> **PROBLEM TO WORK ON**
Copy the passage on dogma word for word, in full.

There can thus be dogmas of religion as well as dogmas of science, and both of them can be revealed, the one by God, the other by man. Not only that — these fundamental dogmas, like the first principles [elements] of Euclid, can be used as raw material for thinking, and just as one scientific fact can be used as the basis of another, so one dogma can be used as the basis for another. But in order to begin thinking on a first dogma, one must be identified with it either in time or in principle. The Church was identified with Christ in both time and principle; she began thinking on His first principles and the harder she thought, the more dogmas she developed. Being organic like life, not institutional like a club, she never forgot those dogmas; she remembered them and her memory is tradition. Just as a scientist must depend on the memory of the first principles of his science, which he uses as the ground for other conclusions, so too the Church goes back into her intellectual memory, which is tradition, and uses former dogmas as the foundation for new ones. In this whole process she never forgets her first principles. If she did she would be like the undogmatic dogmatists of the present day, who believe that progress consists in denying the fact, instead of building on it; who turn to new ideals because they have never tried the old; who condemn as ʺobscurantistʺ the truth that has a parentage, and glorify as ʺprogressiveʺ a shibboleth that knows not either its father or its mother. They are of the school that would deny the very nature of things: free the camel of his hump and call him a camel; shorten the neck of a giraffe and call him a giraffe; and never frame a picture, because a frame is a limitation and therefore a principal and a dogma.


But it is anything but progress to act like mice and eat the foundations of the very roof over our heads. Intolerance about principles is the foundation of growth, and the mathematician who would deride a square for always having four sides, and in the name of progress would encourage it to throw away even only one of its sides, would soon discover that he had lost all his squares. So too with the dogmas of the Church, of science, and of reason; they are like bricks, solid things with which a man can build, not like straw, which is ʺreligious experience,ʺ fit only for burning.

> **DATA FOR ANALYSIS**
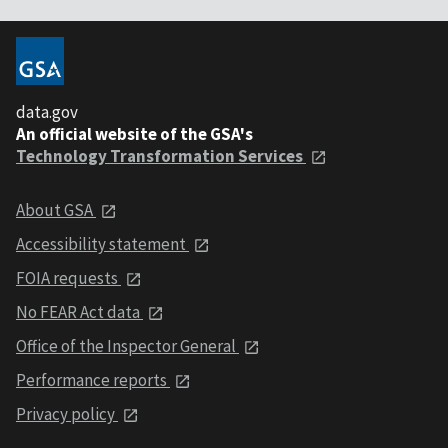
data.gov
An official website of the GSA's
Technology Transformation Services
About GSA
Accessibility statement
FOIA requests
No FEAR Act data
Office of the Inspector General
Performance reports
Privacy policy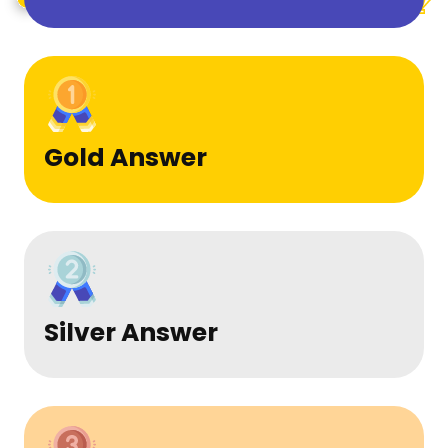
Gold Answer
Silver Answer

> **OUTPUT BELOW**
There can thus be dogmas of religion as well as dogmas of science, and both of them can be revealed, the one by God, the other by man. Not only that — these fundamental dogmas, like the first principles [elements] of Euclid, can be used as raw material for thinking, and just as one scientific fact can be used as the basis of another, so one dogma can be used as the basis for another. But in order to begin thinking on a first dogma, one must be identified with it either in time or in principle. The Church was identified with Christ in both time and principle; she began thinking on His first principles and the harder she thought, the more dogmas she developed. Being organic like life, not institutional like a club, she never forgot those dogmas; she remembered them and her memory is tradition. Just as a scientist must depend on the memory of the first principles of his science, which he uses as the ground for other conclusions, so too the Church goes back into her intellectual memory, which is tradition, and uses former dogmas as the foundation for new ones. In this whole process she never forgets her first principles. If she did she would be like the undogmatic dogmatists of the present day, who believe that progress consists in denying the fact, instead of building on it; who turn to new ideals because they have never tried the old; who condemn as ʺobscurantistʺ the truth that has a parentage, and glorify as ʺprogressiveʺ a shibboleth that knows not either its father or its mother. They are of the school that would deny the very nature of things: free the camel of his hump and call him a camel; shorten the neck of a giraffe and call him a giraffe; and never frame a picture, because a frame is a limitation and therefore a principal and a dogma.


But it is anything but progress to act like mice and eat the foundations of the very roof over our heads. Intolerance about principles is the foundation of growth, and the mathematician who would deride a square for always having four sides, and in the name of progress would encourage it to throw away even only one of its sides, would soon discover that he had lost all his squares. So too with the dogmas of the Church, of science, and of reason; they are like bricks, solid things with which a man can build, not like straw, which is ʺreligious experience,ʺ fit only for burning.